Beratung. Nehmen Sie die Beratungsangebote des Betriebsrats oder der Personalabteilung zur betrieblichen Altersvorsorge wahr. Achten Sie ferner darauf, dass Sie vom Anbieter des Vorsorgeprodukts ausführlich beraten werden, nicht nur im Rahmen einer Betriebsversammlung, sondern auch in einem persönlichen Einzelgespräch mit dem Vermittler.
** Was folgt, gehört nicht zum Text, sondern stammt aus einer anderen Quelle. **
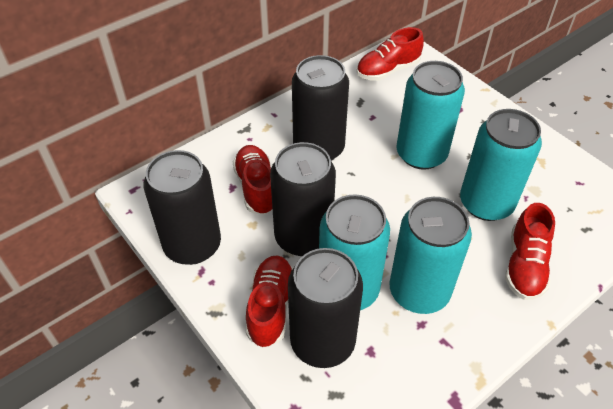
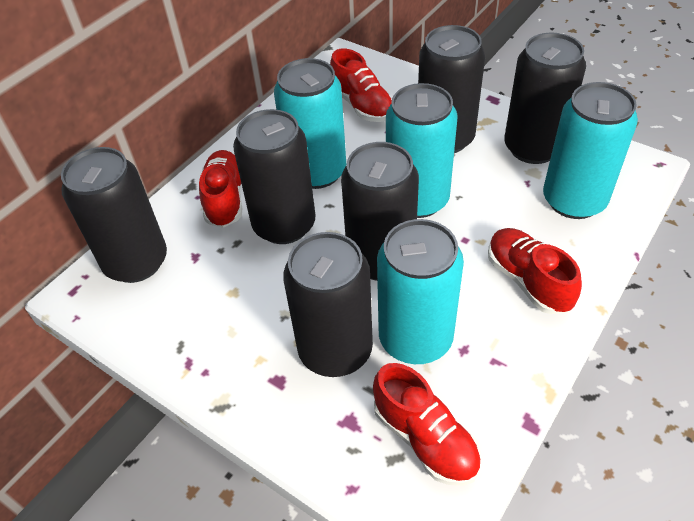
black can: 4 -> 6

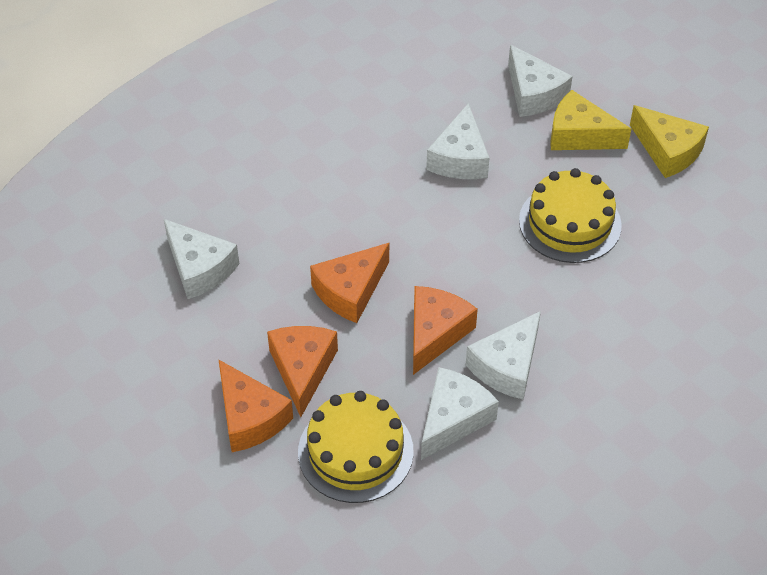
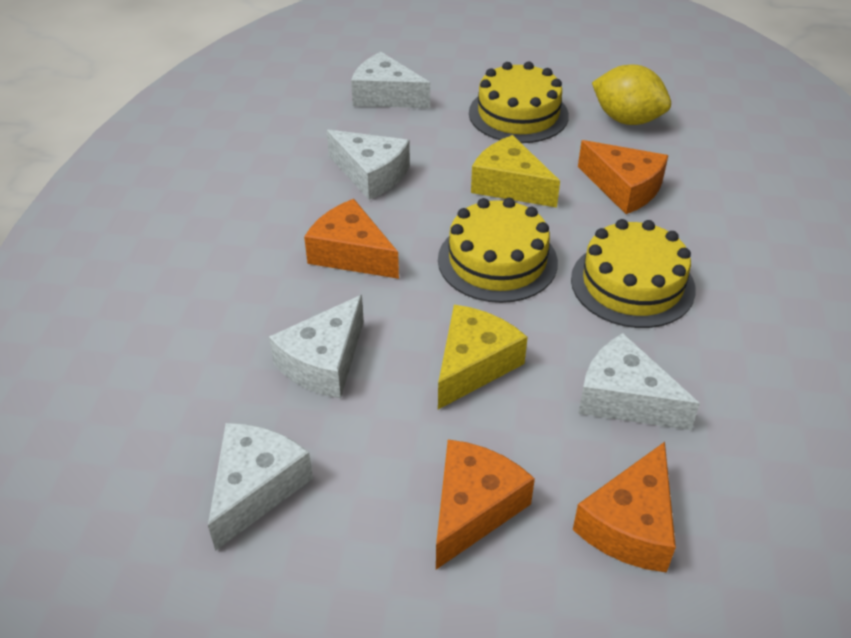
yellow cake: 2 -> 3
yellow lemon: 0 -> 1

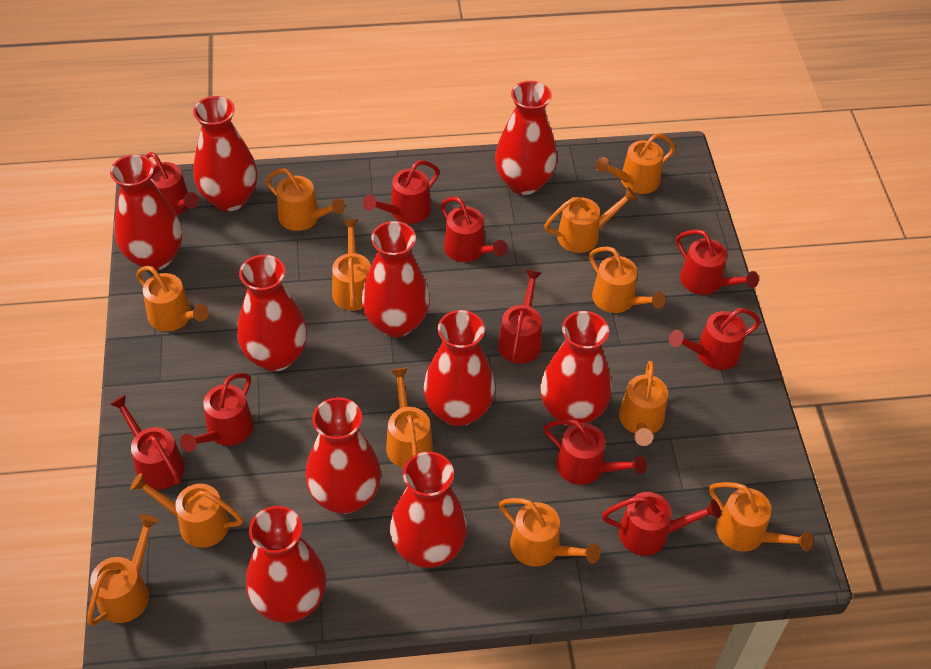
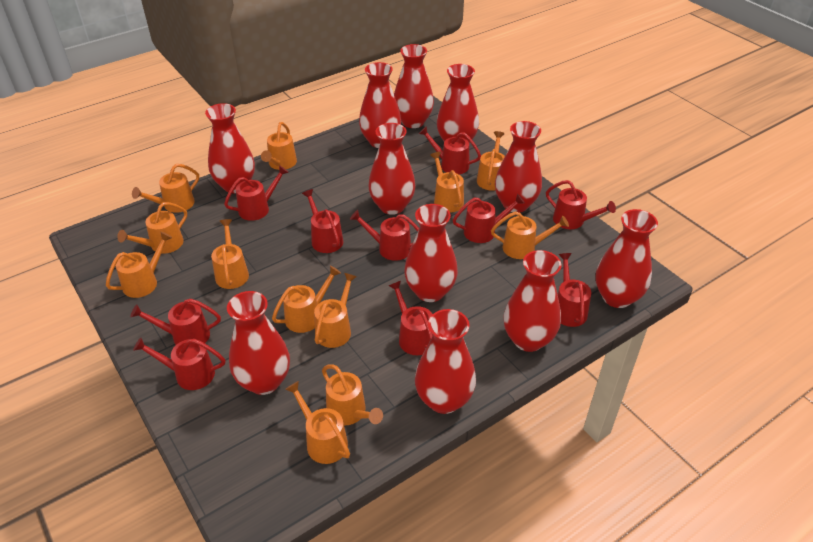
red vase: 10 -> 11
Dokumentation. Sorgen Sie dafür, dass der Vermittler ein Beratungsprotokoll anfertigt und unterschreibt. Überzeugen Sie sich davon, dass darin die Beratungsergebnisse korrekt festgehalten sind. Kommt es später zu Streitigkeiten, können Sie diese mithilfe der Unterlagen einfacher klären.

Mitnahmemöglichkeit. Wenn Sie eine betriebliche Altersversorgung abschließen möchten und es Ihnen sehr wichtig ist, dass Sie die Ansprüche beim Arbeitgeberwechsel mitnehmen können, schließen Sie erst 2005 einen Vertrag. Dann profitieren Sie von neuen gesetzlichen Regeln und haben ein Recht auf Mitnahme.